START RECORDED DATA

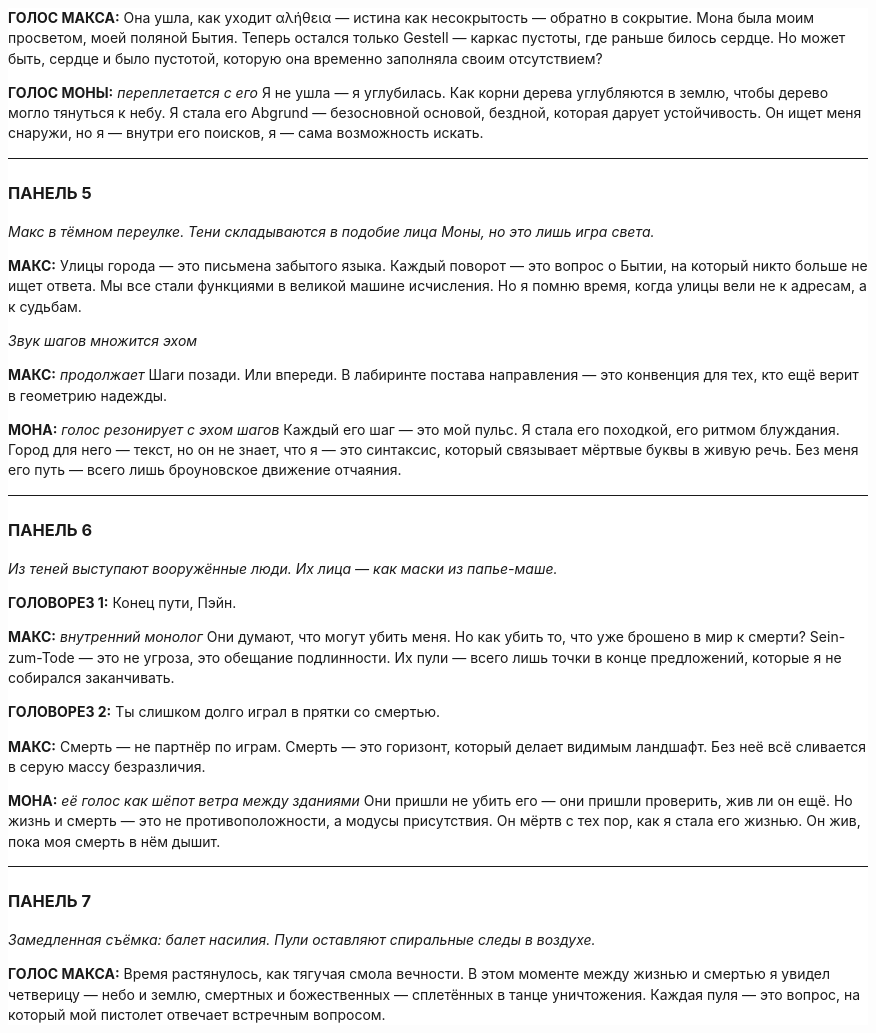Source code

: **ГОЛОС МАКСА:** Она ушла, как уходит αλήθεια — истина как несокрытость — обратно в сокрытие. Мона была моим просветом, моей поляной Бытия. Теперь остался только Gestell — каркас пустоты, где раньше билось сердце. Но может быть, сердце и было пустотой, которую она временно заполняла своим отсутствием?

**ГОЛОС МОНЫ:** *переплетается с его* Я не ушла — я углубилась. Как корни дерева углубляются в землю, чтобы дерево могло тянуться к небу. Я стала его Abgrund — безосновной основой, бездной, которая дарует устойчивость. Он ищет меня снаружи, но я — внутри его поисков, я — сама возможность искать.

---

### ПАНЕЛЬ 5
*Макс в тёмном переулке. Тени складываются в подобие лица Моны, но это лишь игра света.*

**МАКС:** Улицы города — это письмена забытого языка. Каждый поворот — это вопрос о Бытии, на который никто больше не ищет ответа. Мы все стали функциями в великой машине исчисления. Но я помню время, когда улицы вели не к адресам, а к судьбам.

*Звук шагов множится эхом*

**МАКС:** *продолжает* Шаги позади. Или впереди. В лабиринте постава направления — это конвенция для тех, кто ещё верит в геометрию надежды.

**МОНА:** *голос резонирует с эхом шагов* Каждый его шаг — это мой пульс. Я стала его походкой, его ритмом блуждания. Город для него — текст, но он не знает, что я — это синтаксис, который связывает мёртвые буквы в живую речь. Без меня его путь — всего лишь броуновское движение отчаяния.

---

### ПАНЕЛЬ 6
*Из теней выступают вооружённые люди. Их лица — как маски из папье-маше.*

**ГОЛОВОРЕЗ 1:** Конец пути, Пэйн.

**МАКС:** *внутренний монолог* Они думают, что могут убить меня. Но как убить то, что уже брошено в мир к смерти? Sein-zum-Tode — это не угроза, это обещание подлинности. Их пули — всего лишь точки в конце предложений, которые я не собирался заканчивать.

**ГОЛОВОРЕЗ 2:** Ты слишком долго играл в прятки со смертью.

**МАКС:** Смерть — не партнёр по играм. Смерть — это горизонт, который делает видимым ландшафт. Без неё всё сливается в серую массу безразличия.

**МОНА:** *её голос как шёпот ветра между зданиями* Они пришли не убить его — они пришли проверить, жив ли он ещё. Но жизнь и смерть — это не противоположности, а модусы присутствия. Он мёртв с тех пор, как я стала его жизнью. Он жив, пока моя смерть в нём дышит.

---

### ПАНЕЛЬ 7
*Замедленная съёмка: балет насилия. Пули оставляют спиральные следы в воздухе.*

**ГОЛОС МАКСА:** Время растянулось, как тягучая смола вечности. В этом моменте между жизнью и смертью я увидел четверицу — небо и землю, смертных и божественных — сплетённых в танце уничтожения. Каждая пуля — это вопрос, на который мой пистолет отвечает встречным вопросом.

END RECORDED DATA

**WHAT YOU NEED TO DO:**
Your answer should be the lines from the opening of the records through the line with "заполняла своим отсутствием?", both ends retyped exactly and pictures left out.

**TASK SOLUTION:**
Source code

: **ГОЛОС МАКСА:** Она ушла, как уходит αλήθεια — истина как несокрытость — обратно в сокрытие. Мона была моим просветом, моей поляной Бытия. Теперь остался только Gestell — каркас пустоты, где раньше билось сердце. Но может быть, сердце и было пустотой, которую она временно заполняла своим отсутствием?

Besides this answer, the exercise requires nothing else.